_EXTRACTO DE PÁGINA:_
No sé, pero a veces la “locura” es encantadora y fría, y, tal vez, indescifrable como un muro de ardiente fuego. No sé si las heroínas son un ideal simbólico, vivísimas presencias impalpables en el tiempo, resignadas al martirio o garabateadas en la sombra por los arcos de la luz.

No sé si las herejes son brujas buenas, cuyo alfabeto verbal sin representaciones estereotipadas se envuelve en un rígido baile que trae de la serpiente lasciva. No sé si las poetas son unas malditas, desterradas a arenales de letras, cuyos mapas delirantes e indescifrables de escritura contribuyen a su anormalidad, acaso a la neurosis o la desgracia que le traen sus emociones.

Estas rosas son mensajeras. Carte Postale, 1913

Tampoco sé si para una sentirse “cómoda” como mujer, debe demostrar ser una ferviente amante o construir un espacio donde no hay cuarto propio. Tampoco sé si ser femenina es algo solo literalmente real, pero irreconciliable con la etiqueta de “viril” de los cuatro puntos cardinales.

Sin embargo, todo parece indicar que la vida ciertamente tiene elementos convencionales y sentimentales para las mujeres. Leyendo a la escritora puertorriqueña Beatriz Santiago Ibarra [1], la reconozco como un sujeto emotivo, a través de los laberintos de ese ordenamiento –llamado lenguaje amoroso-, que en lo sucesivo se justifica en el tiempo como destino.

_OBJETIVO DE LA TAREA:_ Reproduce literalmente el texto sobre la locura y las mujeres desde "No sé, pero" hasta "traen sus emociones.".

_MUESTRA DE DATOS:_
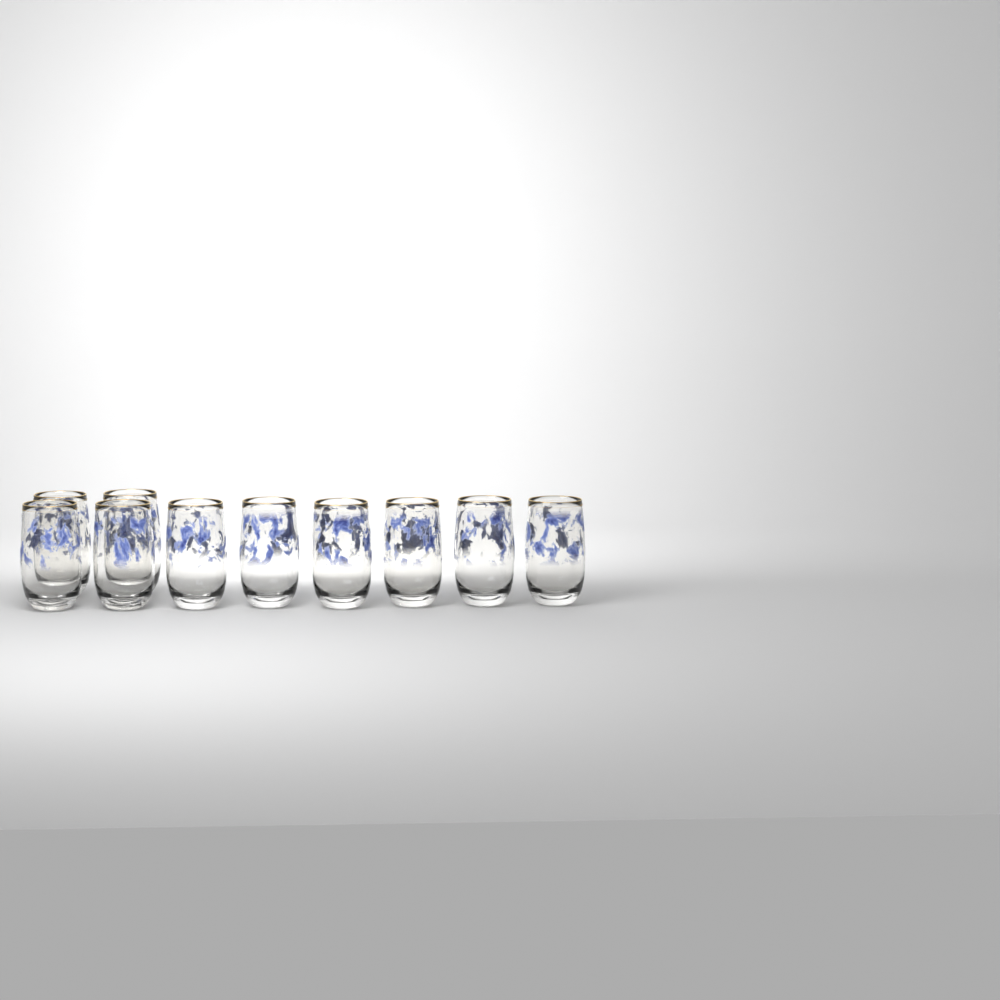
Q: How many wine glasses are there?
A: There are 10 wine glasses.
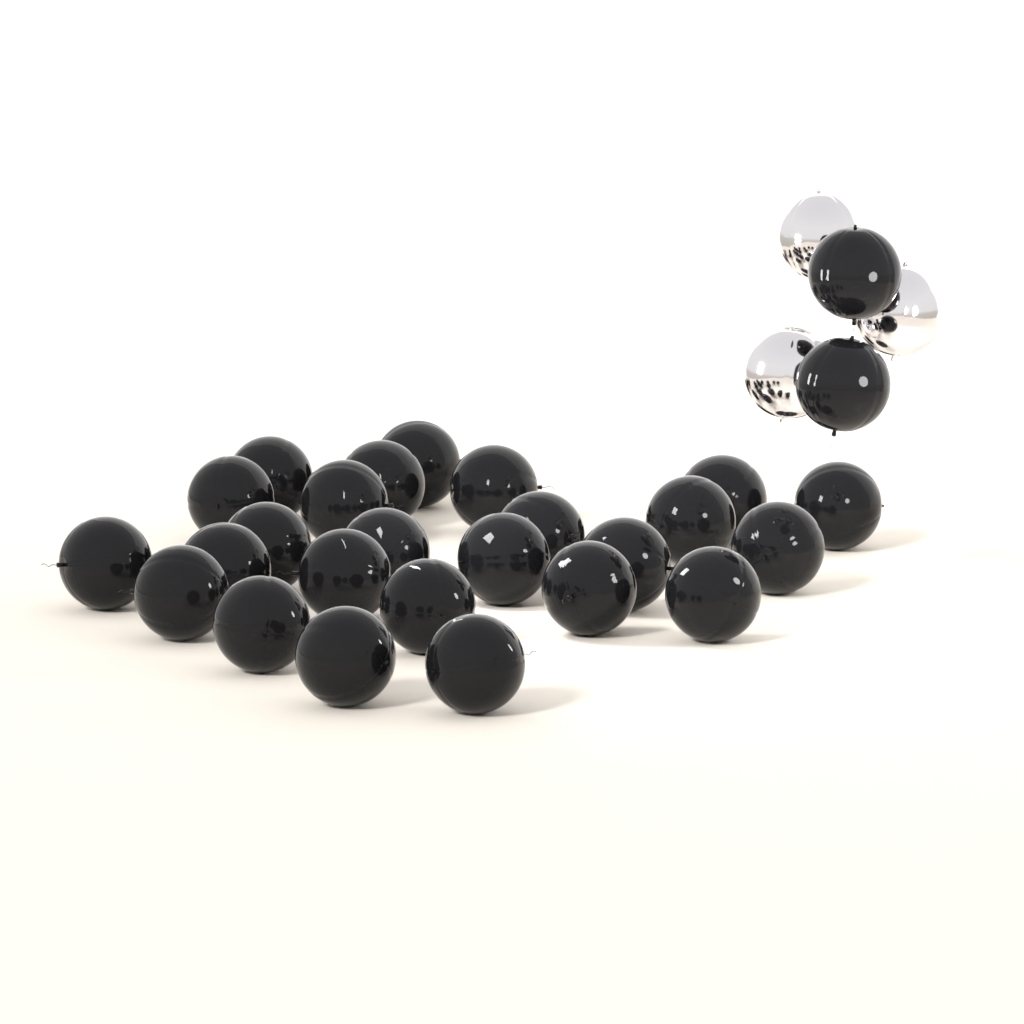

_TAREA RESUELTA:_
No sé, pero a veces la “locura” es encantadora y fría, y, tal vez, indescifrable como un muro de ardiente fuego. No sé si las heroínas son un ideal simbólico, vivísimas presencias impalpables en el tiempo, resignadas al martirio o garabateadas en la sombra por los arcos de la luz.

No sé si las herejes son brujas buenas, cuyo alfabeto verbal sin representaciones estereotipadas se envuelve en un rígido baile que trae de la serpiente lasciva. No sé si las poetas son unas malditas, desterradas a arenales de letras, cuyos mapas delirantes e indescifrables de escritura contribuyen a su anormalidad, acaso a la neurosis o la desgracia que le traen sus emociones.